___ STUDY TEXT ___

Just replace every file access with a solution of a memory mapped file.
It is something I am about to do with compiling something transparently in the background to op codes and execute those from within Java.
-
But thinking about your original question it seams you want to speed up compilation and your edit and run cycle. First of all get a SSD-Disk you get almost memory speed (use a PCI version) and lets say its C we are talking about. C does this linking step resulting in very complex operations that are likely to take more time than reading and writing from / to disk. So just put everything on SSD and live with the lag.
Finally the answer to OP question is yes!

___

_WHAT TO DO_
Can you repeat, word for word, the part of the forum post starting at "It is something" and ending at "with the lag."?

___ RECORDS ___

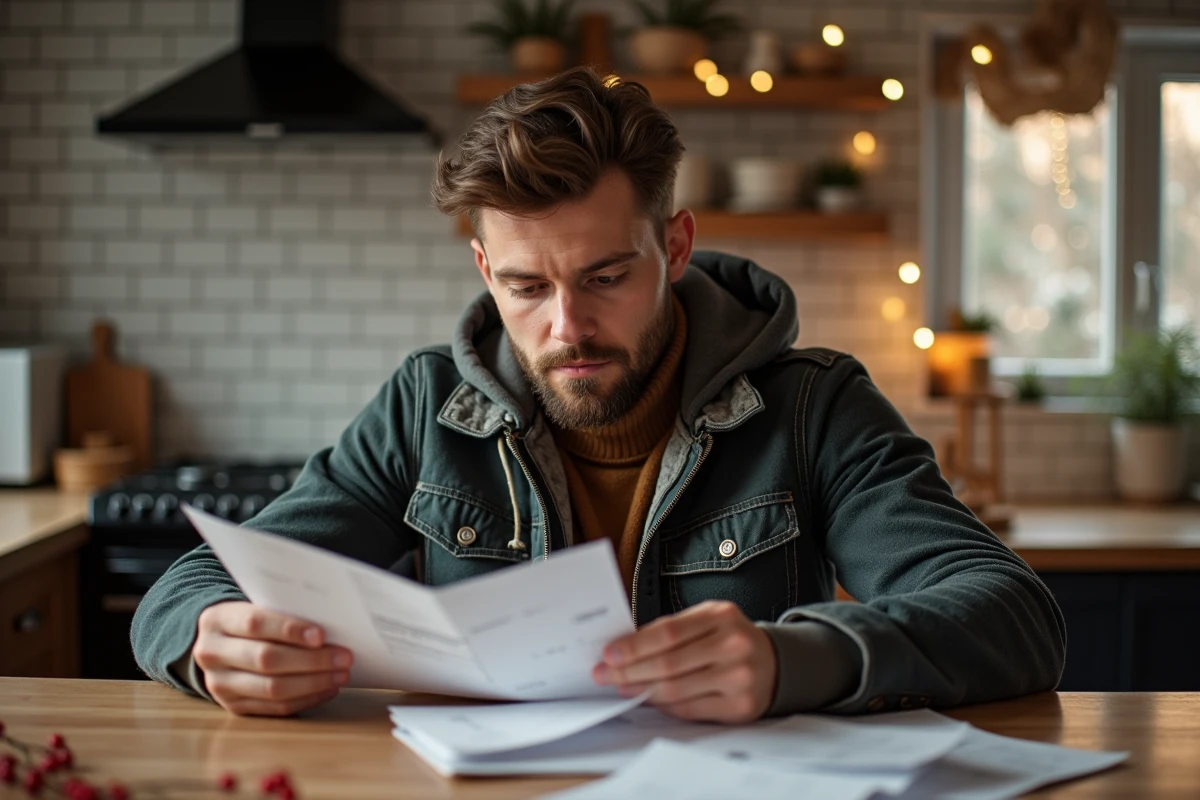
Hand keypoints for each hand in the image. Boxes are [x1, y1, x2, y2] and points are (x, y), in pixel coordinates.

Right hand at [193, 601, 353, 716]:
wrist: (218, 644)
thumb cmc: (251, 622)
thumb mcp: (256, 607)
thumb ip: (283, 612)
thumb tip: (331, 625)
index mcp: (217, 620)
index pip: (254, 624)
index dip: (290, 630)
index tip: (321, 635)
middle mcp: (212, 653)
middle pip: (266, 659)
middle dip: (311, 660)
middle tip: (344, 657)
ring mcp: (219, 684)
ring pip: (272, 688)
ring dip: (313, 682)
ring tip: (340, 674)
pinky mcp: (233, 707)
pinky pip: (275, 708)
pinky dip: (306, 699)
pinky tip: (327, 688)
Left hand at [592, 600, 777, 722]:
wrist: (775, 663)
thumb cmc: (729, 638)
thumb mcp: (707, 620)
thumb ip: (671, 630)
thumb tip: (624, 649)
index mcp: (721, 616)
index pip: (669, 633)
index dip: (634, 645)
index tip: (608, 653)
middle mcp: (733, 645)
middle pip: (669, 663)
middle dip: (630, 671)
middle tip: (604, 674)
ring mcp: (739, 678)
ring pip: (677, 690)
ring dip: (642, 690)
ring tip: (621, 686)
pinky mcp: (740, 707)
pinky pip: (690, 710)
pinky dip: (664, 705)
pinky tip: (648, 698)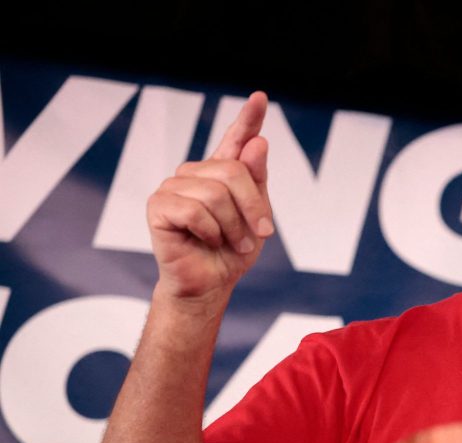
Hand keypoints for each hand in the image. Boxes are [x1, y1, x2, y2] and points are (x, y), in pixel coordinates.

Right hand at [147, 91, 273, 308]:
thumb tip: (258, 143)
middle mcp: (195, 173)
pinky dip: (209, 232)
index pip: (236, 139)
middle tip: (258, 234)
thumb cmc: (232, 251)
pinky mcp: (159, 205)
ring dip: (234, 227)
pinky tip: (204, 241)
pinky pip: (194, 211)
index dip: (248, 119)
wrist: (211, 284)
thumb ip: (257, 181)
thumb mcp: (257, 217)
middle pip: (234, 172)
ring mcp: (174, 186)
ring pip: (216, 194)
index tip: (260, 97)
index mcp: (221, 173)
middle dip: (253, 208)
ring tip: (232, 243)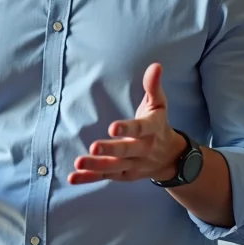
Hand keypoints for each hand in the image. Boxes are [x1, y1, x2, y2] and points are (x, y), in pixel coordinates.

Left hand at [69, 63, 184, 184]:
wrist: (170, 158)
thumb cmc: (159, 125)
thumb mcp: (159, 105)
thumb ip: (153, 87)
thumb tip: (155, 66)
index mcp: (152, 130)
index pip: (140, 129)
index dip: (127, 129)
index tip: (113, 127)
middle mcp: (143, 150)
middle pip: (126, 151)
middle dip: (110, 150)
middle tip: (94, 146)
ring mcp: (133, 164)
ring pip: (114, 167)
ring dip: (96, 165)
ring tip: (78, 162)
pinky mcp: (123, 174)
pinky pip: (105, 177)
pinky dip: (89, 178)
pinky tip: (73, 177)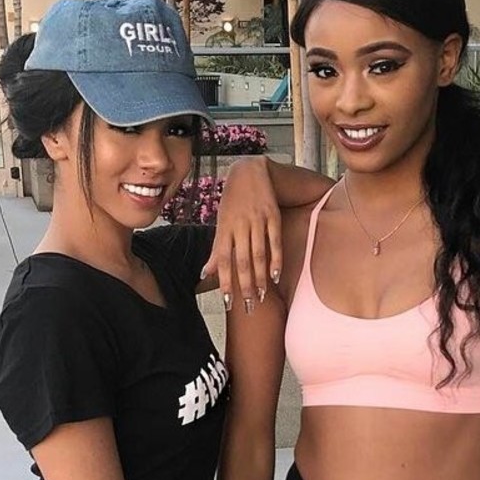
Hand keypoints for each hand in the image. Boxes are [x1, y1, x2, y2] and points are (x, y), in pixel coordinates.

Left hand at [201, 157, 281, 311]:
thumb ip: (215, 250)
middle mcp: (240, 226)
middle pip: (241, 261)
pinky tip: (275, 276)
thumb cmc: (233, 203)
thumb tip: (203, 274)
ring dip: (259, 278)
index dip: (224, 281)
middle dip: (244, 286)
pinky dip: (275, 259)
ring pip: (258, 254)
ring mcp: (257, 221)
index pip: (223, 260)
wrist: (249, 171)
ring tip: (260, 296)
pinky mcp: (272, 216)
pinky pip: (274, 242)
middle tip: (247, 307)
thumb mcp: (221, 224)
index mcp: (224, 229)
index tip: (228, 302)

___

_REPLY TO THE EXERCISE_
It is something I am about to do with compiling something transparently in the background to op codes and execute those from within Java.
-
But thinking about your original question it seams you want to speed up compilation and your edit and run cycle. First of all get a SSD-Disk you get almost memory speed (use a PCI version) and lets say its C we are talking about. C does this linking step resulting in very complex operations that are likely to take more time than reading and writing from / to disk. So just put everything on SSD and live with the lag.